◆ **Exercise prompt**: Go through the entries below and write each one out exactly.

(Dataset extract)

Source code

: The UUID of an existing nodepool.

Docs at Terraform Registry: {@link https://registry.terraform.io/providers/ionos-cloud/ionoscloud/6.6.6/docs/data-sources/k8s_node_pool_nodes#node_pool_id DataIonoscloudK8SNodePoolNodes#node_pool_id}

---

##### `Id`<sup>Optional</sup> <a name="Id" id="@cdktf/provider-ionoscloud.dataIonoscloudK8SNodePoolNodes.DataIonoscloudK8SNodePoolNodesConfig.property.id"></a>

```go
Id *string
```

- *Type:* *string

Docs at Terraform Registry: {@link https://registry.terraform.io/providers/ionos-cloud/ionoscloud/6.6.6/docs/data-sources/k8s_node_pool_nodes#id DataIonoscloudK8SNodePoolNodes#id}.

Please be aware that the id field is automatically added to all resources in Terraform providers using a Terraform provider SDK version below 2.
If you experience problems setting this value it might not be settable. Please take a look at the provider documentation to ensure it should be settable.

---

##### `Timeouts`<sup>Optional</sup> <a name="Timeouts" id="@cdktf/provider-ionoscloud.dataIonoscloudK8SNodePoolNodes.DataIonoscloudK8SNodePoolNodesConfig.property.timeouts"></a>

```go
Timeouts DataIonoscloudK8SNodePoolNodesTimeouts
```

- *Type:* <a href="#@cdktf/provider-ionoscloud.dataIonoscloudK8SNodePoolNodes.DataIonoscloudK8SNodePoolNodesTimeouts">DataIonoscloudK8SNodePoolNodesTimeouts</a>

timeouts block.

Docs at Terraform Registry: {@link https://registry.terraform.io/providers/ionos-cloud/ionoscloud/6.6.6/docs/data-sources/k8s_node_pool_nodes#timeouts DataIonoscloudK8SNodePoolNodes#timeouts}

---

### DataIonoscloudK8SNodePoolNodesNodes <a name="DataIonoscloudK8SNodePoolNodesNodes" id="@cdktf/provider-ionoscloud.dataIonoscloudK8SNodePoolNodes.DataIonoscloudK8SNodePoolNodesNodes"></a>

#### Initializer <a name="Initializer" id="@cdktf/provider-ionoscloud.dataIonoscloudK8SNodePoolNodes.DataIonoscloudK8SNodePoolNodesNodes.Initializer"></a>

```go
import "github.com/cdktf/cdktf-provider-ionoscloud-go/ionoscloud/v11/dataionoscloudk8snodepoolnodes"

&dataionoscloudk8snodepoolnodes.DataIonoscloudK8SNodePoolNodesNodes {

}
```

(End Dataset extract)

◆ **Result of the task**:
Source code

: The UUID of an existing nodepool.

Docs at Terraform Registry: {@link https://registry.terraform.io/providers/ionos-cloud/ionoscloud/6.6.6/docs/data-sources/k8s_node_pool_nodes#node_pool_id DataIonoscloudK8SNodePoolNodes#node_pool_id}

---

##### `Id`<sup>Optional</sup> <a name="Id" id="@cdktf/provider-ionoscloud.dataIonoscloudK8SNodePoolNodes.DataIonoscloudK8SNodePoolNodesConfig.property.id"></a>

```go
Id *string
```

- *Type:* *string

Docs at Terraform Registry: {@link https://registry.terraform.io/providers/ionos-cloud/ionoscloud/6.6.6/docs/data-sources/k8s_node_pool_nodes#id DataIonoscloudK8SNodePoolNodes#id}.

Please be aware that the id field is automatically added to all resources in Terraform providers using a Terraform provider SDK version below 2.
If you experience problems setting this value it might not be settable. Please take a look at the provider documentation to ensure it should be settable.

---

##### `Timeouts`<sup>Optional</sup> <a name="Timeouts" id="@cdktf/provider-ionoscloud.dataIonoscloudK8SNodePoolNodes.DataIonoscloudK8SNodePoolNodesConfig.property.timeouts"></a>

```go
Timeouts DataIonoscloudK8SNodePoolNodesTimeouts
```

- *Type:* <a href="#@cdktf/provider-ionoscloud.dataIonoscloudK8SNodePoolNodes.DataIonoscloudK8SNodePoolNodesTimeouts">DataIonoscloudK8SNodePoolNodesTimeouts</a>

timeouts block.

Docs at Terraform Registry: {@link https://registry.terraform.io/providers/ionos-cloud/ionoscloud/6.6.6/docs/data-sources/k8s_node_pool_nodes#timeouts DataIonoscloudK8SNodePoolNodes#timeouts}

---

### DataIonoscloudK8SNodePoolNodesNodes <a name="DataIonoscloudK8SNodePoolNodesNodes" id="@cdktf/provider-ionoscloud.dataIonoscloudK8SNodePoolNodes.DataIonoscloudK8SNodePoolNodesNodes"></a>

#### Initializer <a name="Initializer" id="@cdktf/provider-ionoscloud.dataIonoscloudK8SNodePoolNodes.DataIonoscloudK8SNodePoolNodesNodes.Initializer"></a>

```go
import "github.com/cdktf/cdktf-provider-ionoscloud-go/ionoscloud/v11/dataionoscloudk8snodepoolnodes"

&dataionoscloudk8snodepoolnodes.DataIonoscloudK8SNodePoolNodesNodes {

}
```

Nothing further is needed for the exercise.